In 2016 Kelly is the first American to be in space for 12 consecutive months. When he accomplished a record of a 340-day task on the International Space Station.
With having online education instead of physical classes for millions of students while in the coronavirus isolation, Kelly stated that students’ goals and ambitions are more serious than ever before.
“I think it’s important to let them know that their education is still important despite everything that is going on out there,” he stated, acknowledging that the lockdown has brought plenty of challenges for children and their parents. “Distance learning, or homeschooling, it’s good for some kids, but not all.”

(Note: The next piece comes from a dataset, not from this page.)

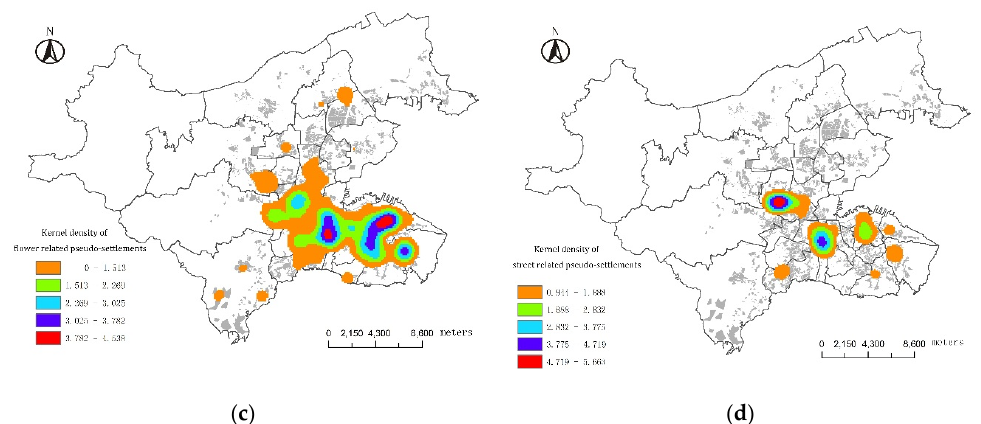
Figure 3. Spatial features of the pseudo ‐ environment of human settlements in Dalian. ( a ) Water ‐ related pseudo ‐ settlements; ( b ) Mountain ‐ related pseudo ‐ settlements; ( c ) Flower ‐ related pseudo ‐ settlements; ( d ) Street ‐ related pseudo ‐ settlements.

Kelly stated that news before participating in Research Quest Live, which let students take part in live classes with professional teachers from the Natural History Museum of Utah during schools being closed. Kelly will take part in an hour-long question and answer sessions as part of Research Quest Live on Friday at 11:30 a.m. ET on Friday.
In an interview with Fox News in 2018, he clarified how he was a bad student and became a Navy fighter pilot, test pilot, and, in the end, an astronaut. He said that Tom Wolfe’s famous book “The Right Stuff” helped him a lot in his story with space. It’s about the old space program. Kelly read the book when he was 18 years old at the University of New York Maritime College in the Bronx.
The Research Quest classes are offered through Livestream each weekday and are accessible on-request day in and day out. Understudies from 56 nations and each of the 50 states have gotten to the program, as per the Natural History Museum of Utah. “Research Quest Live provides a classroom environment,” the exhibition hall’s official executive, Jason Cryan, stated, including that the program shows points, for example, paleontology, ecology, biodiversity, and climate.
During Friday’s occasion, Kelly will give understanding into his unimaginable encounters in space and, ideally, give inspiration to understudies, as per Cryan. “We’re very excited,” he stated.